The dashboard ships a full data editor for custom tables, under the project's **Database** view:

* **Schema management** — create a table (with the full type set, per-column nullable/default, and the `timestamps` / `paranoid` toggles), add a column to an existing table, and drop tables or columns. Drop actions open a confirmation dialog that previews what will be lost (e.g. the affected row count) and gate the action behind typing the table/column name.
* **Row editing** — insert and edit rows through type-aware inputs. Managed columns are not editable. (Row editing is offered for custom tables only — built-in tables stay read-only in the editor.)
* **Soft delete & restore** — on a paranoid table, the grid offers a **Show deleted** toggle; soft-deleted rows render dimmed with a **Restore** action.
* **Filter, sort, paginate** — browse rows with the same filter/sort/pagination contract the SDKs use.

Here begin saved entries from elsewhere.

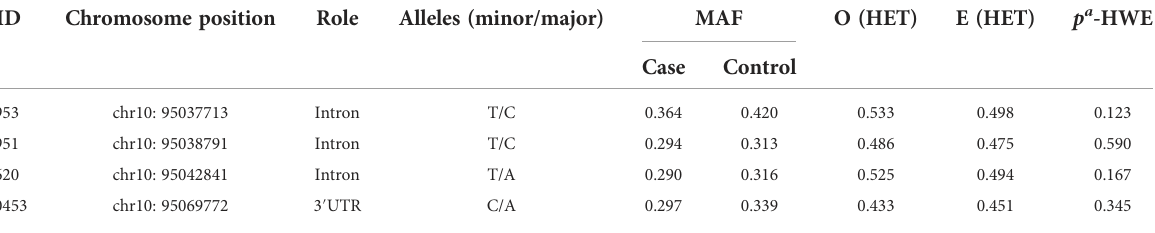
TABLE 3 Basic information and allele frequencies of CYP2C8 SNPs.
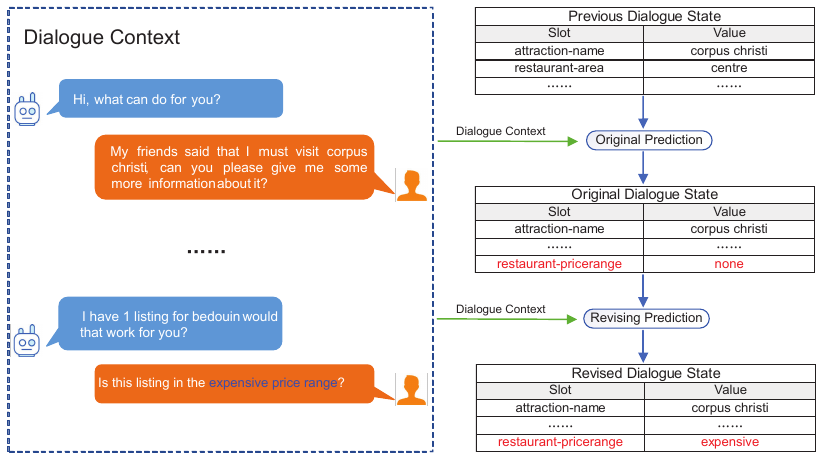
Figure 2. An example of a two-stage dialogue state prediction process of RSP-DST. The user wants to book an expensive restaurant by “Is this listing in the expensive price range”. In the two-stage dialogue state prediction process, the mistake of slot restaurant-pricerange existing in the original dialogue state is revised with the right value in the revising prediction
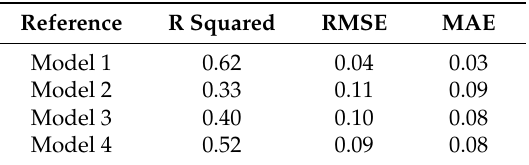
Table A1. Repeated k-fold cross validation of the models (k = 5; repetitions = 100) mean performance metrics for the different UAS models. R-squared: coefficient of determination; RMSE: Root Mean Squared Error; MAE: Mean Absolute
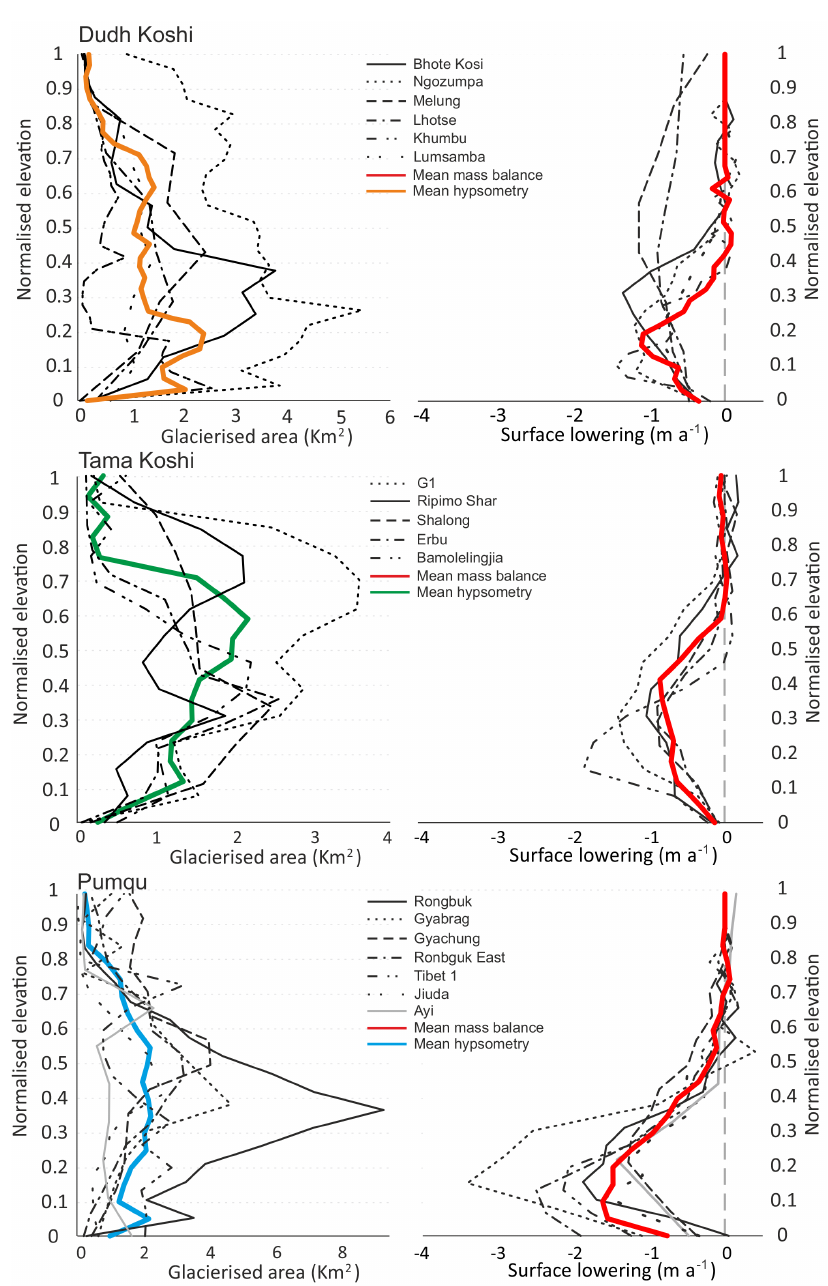
Figure 5. Surface elevation change and glacier hypsometry curves for all land terminating glaciers in the three different catchments of the study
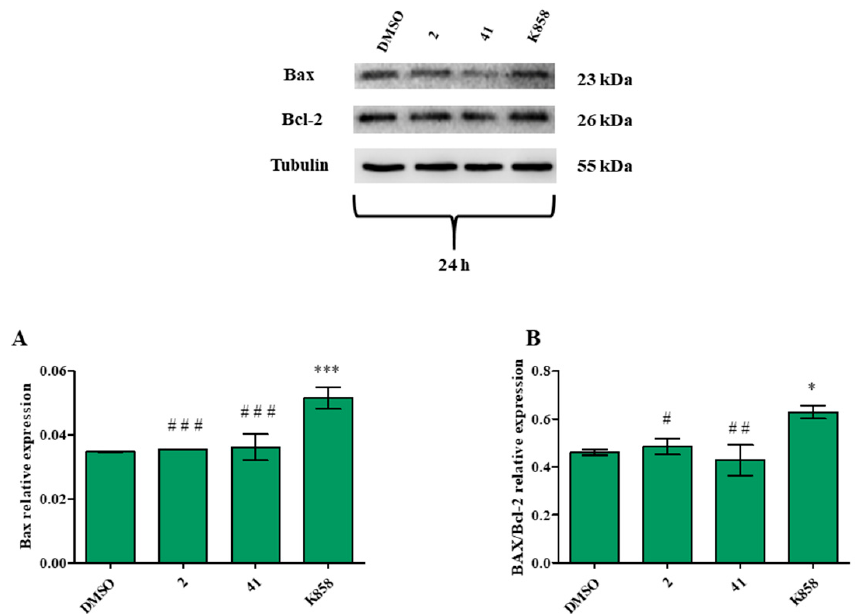
Figure 12. Bax and Bcl-2 protein expression levels in MCF7 cell line treated with 2 (1.5 µ M), 41 (5 µ M), and K858 (10 µ M) for 24 h. DMSO: control vehicle. Data are reported as means ± SD of three independent experiments. Tubulin is used as a loading control. ( A ): The bar graph displays Bax densitometric values normalized on loading control. *** p < 0.0001 DMSO vs. K858; ### p < 0.0001 K858 vs. 2 and 41. ( B ): The bar graph displays densitometric values expressed as mean ± SD of Bax/Bcl-2 ratio normalized on loading control. * p < 0.05 DMSO vs. K858; ## p < 0.0074 K858 vs. 41; # p < 0.05 K858 vs.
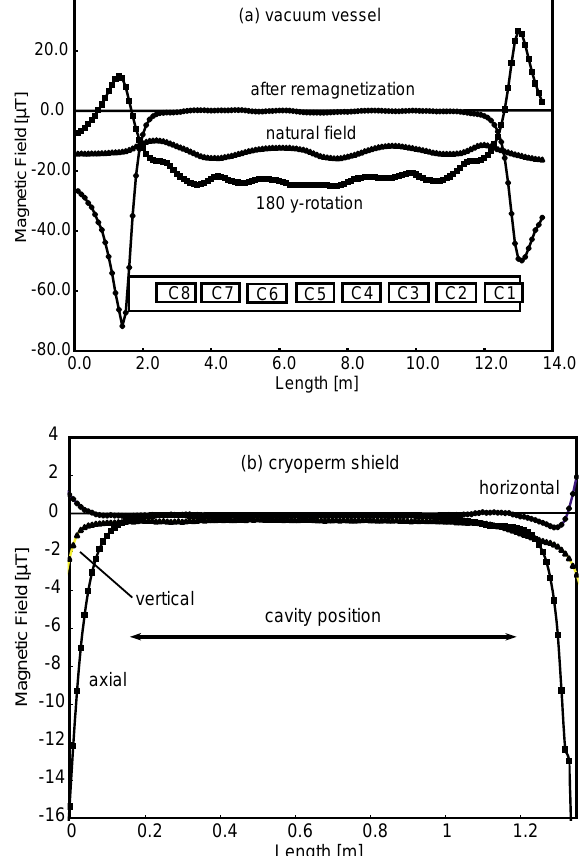
FIG. 8. Shielding of the Earth’s magnetic field. (a) Shielding of an axial component by the steel vacuum vessel of the cryo- module. Also shown is the arrangement of the cavity string in the vessel. (b) Shielding of the axial, horizontal, and vertical field components by the cryoperm cylinder surrounding the cav- ity (measured without vacuum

Custom table names display with the `custom_` prefix stripped (`Events`, not `custom_Events`).

<Info>
  **Permissions.** Schema changes (create/drop table, add/drop column) require an
  **owner or admin** role. Row writes (insert, edit, restore) require **owner or
  editor** — the same gate as deleting a row.
</Info>

## Limits

To keep a runaway script from exhausting your schema, custom tables are bounded:

* **100 tables** per project.
* **100 columns** per table.
* **100 rows** per bulk create or bulk delete call.

These ceilings are generous for legitimate data models and far below Postgres's own limits.

## Security: open row CRUD

<Warning>
  **Row CRUD on the `/db` surface is currently open.** The row endpoints capture
  the caller's identity (user token, service key) but **do not enforce any
  authorization** — any caller who can reach your project can read and write
  custom-table rows. There are no row-, field-, or table-level policies yet.

  This is a deliberate, pre-release state. A hard authorization gate is planned
  before general availability, and the captured identity context is the
  integration point that policy layer will build on. **Do not store data in
  custom tables that requires per-row or per-user access control until that gate
  ships.**
</Warning>

Table **management** (DDL) is not open — it requires a service key (SDK) or an owner/admin role (dashboard).